Malden teachers donates winnings to local food pantry

Published: Wednesday, Feb. 5, 2014 3:00 p.m. CDT • Updated: Wednesday, Feb. 5, 2014 3:11 p.m. CDT
Caption
(BCR photo/Goldie Currie)
Barbara Schlund (far right) was selected as Bureau County's winner for America's Farmers Grow Communities, sponsored by the Monsanto Fund. As a winner, Schlund was given $2,500 to donate to a local nonprofit organization of her choice. She chose to make her donation to the Tri-County Opportunities Council. Pictured is Vanessa Hoffeditz (center), director of Tri-County Opportunities Council, and Brian Joehl, a representative of Monsanto.

PRINCETON — Every year, one farmer in the county is selected as a winner in America’s Farmers Grow Communities, which is sponsored by the Monsanto Fund. The winner is given $2,500 to donate to a local nonprofit organization of their choice.

This year, Barbara Schlund of Selby Township was the winner and chose to donate her monies to the Tri-County Opportunities Council.

As a teacher at Malden Grade School, Schlund said she is faced with hungry children every day.

“This was a win-win situation for me,” she said. “It seemed like the right mix, and I want to make sure everyone gets a chance to eat.”

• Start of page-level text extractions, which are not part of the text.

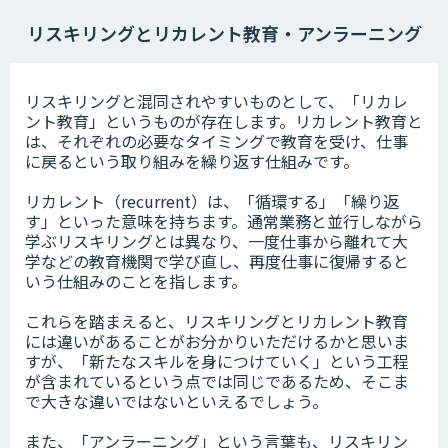
リスキリングとリカレント教育・アンラーニング
リスキリングと混同されやすいものとして、「リカレ
ント教育」というものが存在します。リカレント教育と
は、それぞれの必要なタイミングで教育を受け、仕事
に戻るという取り組みを繰り返す仕組みです。
リカレント（recurrent）は、「循環する」「繰り返
す」といった意味を持ちます。通常業務と並行しながら
学ぶリスキリングとは異なり、一度仕事から離れて大
学などの教育機関で学び直し、再度仕事に復帰すると
いう仕組みのことを指します。
これらを踏まえると、リスキリングとリカレント教育
には違いがあることがお分かりいただけるかと思いま
すが、「新たなスキルを身につけていく」という工程
が含まれているという点では同じであるため、そこま
で大きな違いではないといえるでしょう。
また、「アンラーニング」という言葉も、リスキリン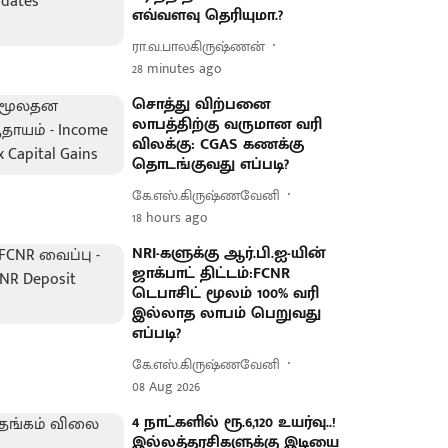
எவ்வளவு தெரியுமா.?
ரா.வ.பாலகிருஷ்ணன்
28 minutes ago
சொத்து விற்பனை
லாபத்திற்கு வருமான வரி
விலக்கு: CGAS கணக்கு
தொடங்குவது எப்படி?
கே.எஸ்.கிருஷ்ணவேனி
18 hours ago
NRI-களுக்கு ஆர்.பி.ஐ-யின்
ஜாக்பாட் திட்டம்:FCNR
டெபாசிட் மூலம் 100% வரி
இல்லாத லாபம் பெறுவது
எப்படி?
கே.எஸ்.கிருஷ்ணவேனி
08 Aug 2026
4 நாட்களில் ரூ.6,120 உயர்வு..!
இல்லத்தரசிகளுக்கு இடியை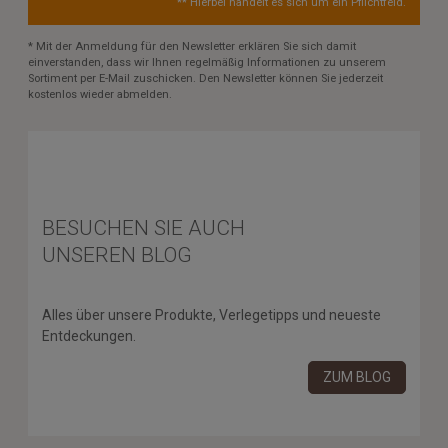
** Hierbei handelt es sich um ein Pflichtfeld.
* Mit der Anmeldung für den Newsletter erklären Sie sich damit
einverstanden, dass wir Ihnen regelmäßig Informationen zu unserem
Sortiment per E-Mail zuschicken. Den Newsletter können Sie jederzeit
kostenlos wieder abmelden.
BESUCHEN SIE AUCH
UNSEREN BLOG
Alles über unsere Produkte, Verlegetipps und neueste
Entdeckungen.
ZUM BLOG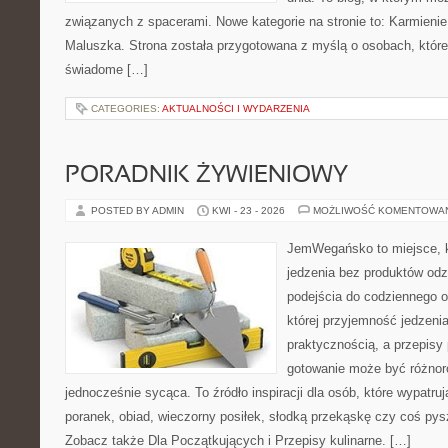
związanych z spacerami. Nowe kategorie na stronie to: Karmienie 
Maluszka. Strona została przygotowana z myślą o osobach, któ
świadome […]
CATEGORIES:
AKTUALNOŚCI I WYDARZENIA
PORADNIK ŻYWIENIOWY
POSTED BY ADMIN
KWI - 23 - 2026
MOŻLIWOŚĆ KOMENTOWA
JemWegańsko to miejsce, kt
jedzenia bez produktów od
podejścia do codziennego o
której przyjemność jedzenia
praktycznością, a przepisy 
gotowanie może być różnor
jednocześnie sycąca. To źródło inspiracji dla osób, które wypatr
poranek, obiad, wieczorny posiłek, słodką przekąskę czy coś py
Zobacz także Dla Początkujących i Przepisy kulinarne. […]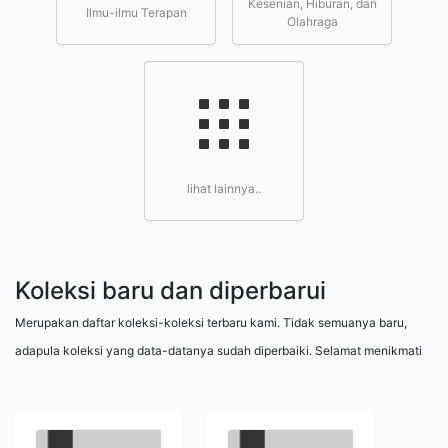
Kesenian, Hiburan, dan
Ilmu-ilmu Terapan
Olahraga
lihat lainnya..
Koleksi baru dan diperbarui
Merupakan daftar koleksi-koleksi terbaru kami. Tidak semuanya baru,
adapula koleksi yang data-datanya sudah diperbaiki. Selamat menikmati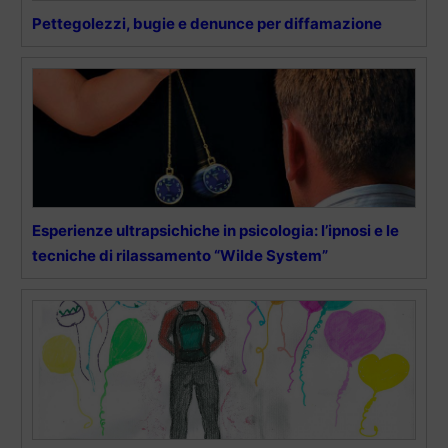
Pettegolezzi, bugie e denunce per diffamazione
Esperienze ultrapsichiche in psicologia: l’ipnosi e le
tecniche di rilassamento “Wilde System”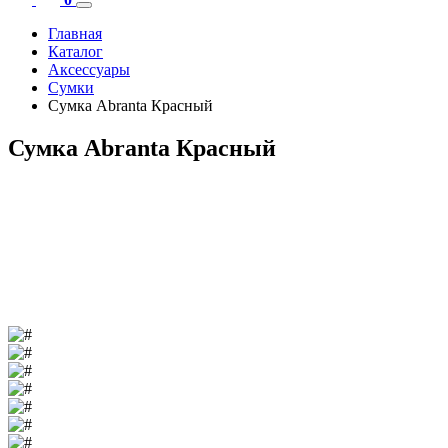
Главная
Каталог
Аксесcуары
Сумки
Сумка Abranta Красный
Сумка Abranta Красный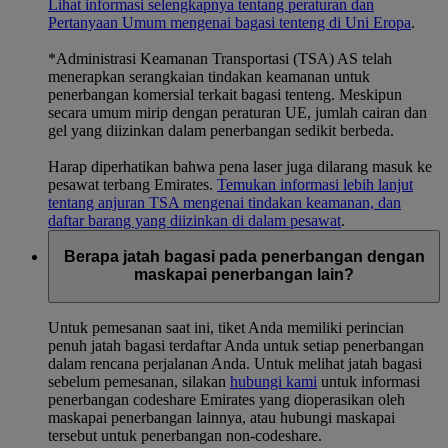
Lihat informasi selengkapnya tentang peraturan dan
Pertanyaan Umum mengenai bagasi tenteng di Uni Eropa
.
*Administrasi Keamanan Transportasi (TSA) AS telah
menerapkan serangkaian tindakan keamanan untuk
penerbangan komersial terkait bagasi tenteng. Meskipun
secara umum mirip dengan peraturan UE, jumlah cairan dan
gel yang diizinkan dalam penerbangan sedikit berbeda.
Harap diperhatikan bahwa pena laser juga dilarang masuk ke
pesawat terbang Emirates.
Temukan informasi lebih lanjut
tentang anjuran TSA mengenai tindakan keamanan, dan
daftar barang yang diizinkan di dalam pesawat
.
Berapa jatah bagasi pada penerbangan dengan
maskapai penerbangan lain?
Untuk pemesanan saat ini, tiket Anda memiliki perincian
penuh jatah bagasi terdaftar Anda untuk setiap penerbangan
dalam rencana perjalanan Anda. Untuk melihat jatah bagasi
sebelum pemesanan, silakan
hubungi kami
untuk informasi
penerbangan codeshare Emirates yang dioperasikan oleh
maskapai penerbangan lainnya, atau hubungi maskapai
tersebut untuk penerbangan non-codeshare.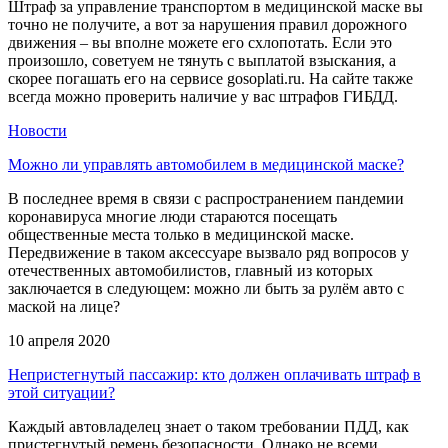
Штраф за управление транспортом в медицинской маске вы
точно не получите, а вот за нарушения правил дорожного
движения – вы вполне можете его схлопотать. Если это
произошло, советуем не тянуть с выплатой взыскания, а
скорее погашать его на сервисе gosoplati.ru. На сайте также
всегда можно проверить наличие у вас штрафов ГИБДД.
Новости
Можно ли управлять автомобилем в медицинской маске?
В последнее время в связи с распространением пандемии
коронавируса многие люди стараются посещать
общественные места только в медицинской маске.
Передвижение в таком аксессуаре вызвало ряд вопросов у
отечественных автомобилистов, главный из которых
заключается в следующем: можно ли быть за рулём авто с
маской на лице?
10 апреля 2020
Непристегнутый пассажир: кто должен оплачивать штраф в
этой ситуации?
Каждый автовладелец знает о таком требовании ПДД, как
пристегнутый ремень безопасности. Однако не всеми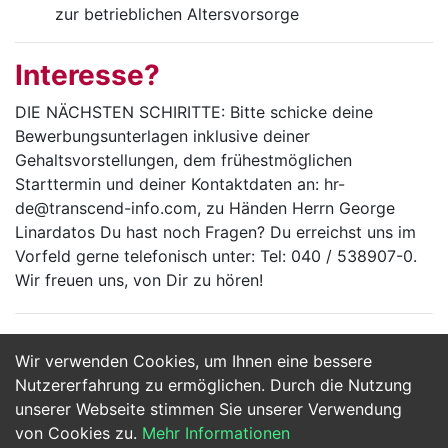
zur betrieblichen Altersvorsorge
Interesse?
DIE NÄCHSTEN SCHIRITTE: Bitte schicke deine
Bewerbungsunterlagen inklusive deiner
Gehaltsvorstellungen, dem frühestmöglichen
Starttermin und deiner Kontaktdaten an: hr-
de@transcend-info.com, zu Händen Herrn George
Linardatos Du hast noch Fragen? Du erreichst uns im
Vorfeld gerne telefonisch unter: Tel: 040 / 538907-0.
Wir freuen uns, von Dir zu hören!
Wir verwenden Cookies, um Ihnen eine bessere
Jetzt Bewerben
Nutzererfahrung zu ermöglichen. Durch die Nutzung
unserer Webseite stimmen Sie unserer Verwendung
von Cookies zu.
Mehr Informationen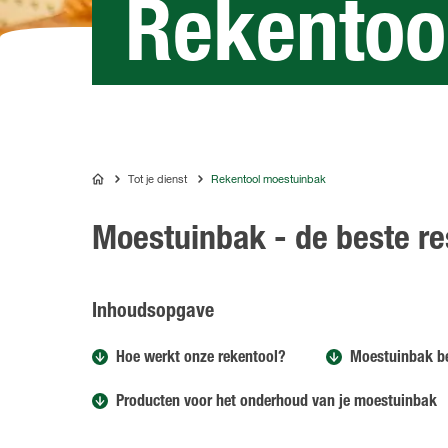
Rekentoo
Tot je dienst
Rekentool moestuinbak
COMPO
Moestuinbak - de beste re
Inhoudsopgave
Hoe werkt onze rekentool?
Moestuinbak b
Producten voor het onderhoud van je moestuinbak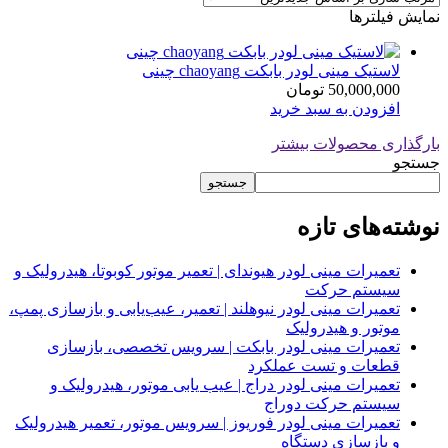
نمایش فیلترها
لاستیک مینی لودر بابکت chaoyang چینی
50,000,000
تومان
افزودن به سبد خرید
بارگذاری محصولات بیشتر
جستجو
جستجو
نوشته‌های تازه
تعمیرات مینی لودر هیوندای | تعمیر موتور کوبوتا، هیدرولیک و
سیستم حرکت
تعمیرات مینی لودر نیوهلند | تعمیر، عیب‌یابی و بازسازی پمپ،
موتور و هیدرولیک
تعمیرات مینی لودر بابکت | سرویس تخصصی، بازسازی
قطعات و تست عملکرد
تعمیرات مینی لودر دراج | عیب یابی موتور، هیدرولیک و
سیستم حرکت دوراج
تعمیرات مینی لودر فوریوز | سرویس موتور، تعمیر هیدرولیک
و بازسازی دستگاه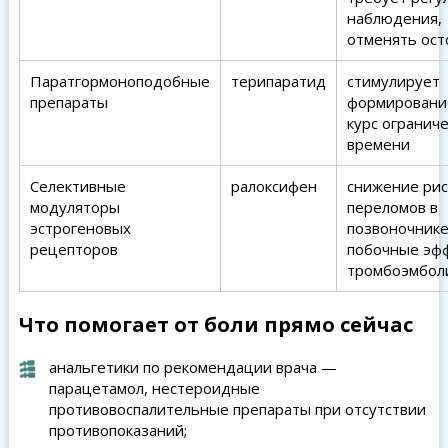
наблюдения,
отменять ос
Паратгормоноподобные
терипаратид
стимулирует
препараты
формирование
курс ограниче
времени
Селективные
ралоксифен
снижение рис
модуляторы
переломов в
эстрогеновых
позвоночнике
рецепторов
побочные эф
тромбоэмбол
Что помогает от боли прямо сейчас
анальгетики по рекомендации врача —
парацетамол, нестероидные
противовоспалительные препараты при отсутствии
противопоказаний;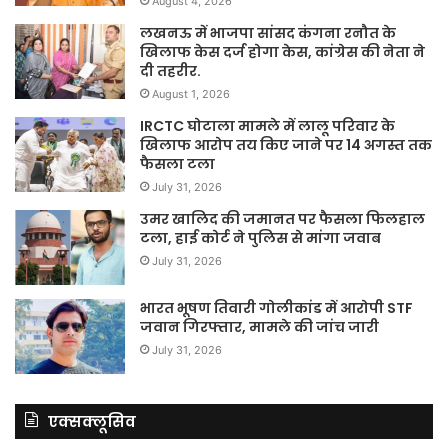
August 4, 2026
लखनऊ में भाजपा सांसद कंगना रनौत के
खिलाफ केस दर्ज होगा केस, कांग्रेस की नेता ने
दी तहरीर.
August 1, 2026
IRCTC घोटाला मामले में लालू परिवार के
खिलाफ आरोप तय किए जाने पर 14 अगस्त तक
फैसला टला
July 31, 2026
उमर खालिद की जमानत पर फैसला फिलहाल
टला, हाई कोर्ट ने पुलिस से मांगा जवाब
July 31, 2026
भारत भूषण तिवारी गोलीकांड में आरोपी STF
जवान गिरफ्तार, मामले की जांच जारी
July 31, 2026
एक्सक्लूसिव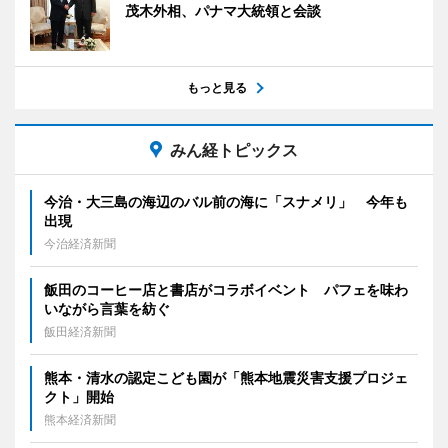
茂木外相、パナマ大統領と会談
もっと見る
みん経トピックス
今治・大三島の海辺のバル前の海に「スナメリ」 今年も
出現
今治経済新聞
飯田のコーヒー店と書店がコラボイベント パフェを味わ
いながら言葉を紡ぐ
飯田経済新聞
熊本・清水の認定こども園が「熊本地震災害支援プロジェ
クト」開始
熊本経済新聞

Vanessa Hoffeditz of Tri-County Opportunities Council was thankful for the donation, which will actually purchase $25,000 worth of food. She explained every dollar donated to the food pantry can purchased $10 worth of food.

The food pantry serves 10 communities throughout Bureau County, including Dover, Kasbeer, Malden, Manlius, New Bedford, Ohio, Princeton, Tampico, Tiskilwa and Van Orin.

Last month, the food pantry served 438 individuals. Based on the monthly average of individuals who are served at the food pantry, 35 percent are children under the age of 17.

Brian Joehl, a representative of the Monsanto Co., explained the Monsanto Fund is the philanthropic arm of the company.

The fund, which started in 2010, is made up of employee donations and fines collected from farmers participating in illegal practices.

The program covers eligible farmers in 1,289 counties across 39 states.

“We want as many farmers to sign up for this opportunity,” he said. “If one county only has one farmer sign up, then that farmer is the winner. If there are 1,000 farmers in one county, they we have a drawing to select that one winner.”

More than 82,000 farmers across the country participated in the program this year. The purpose of the program is to recognize and celebrate the important contributions farmers make to rural America, and to help them grow their communities by supporting local organizations that are important to them.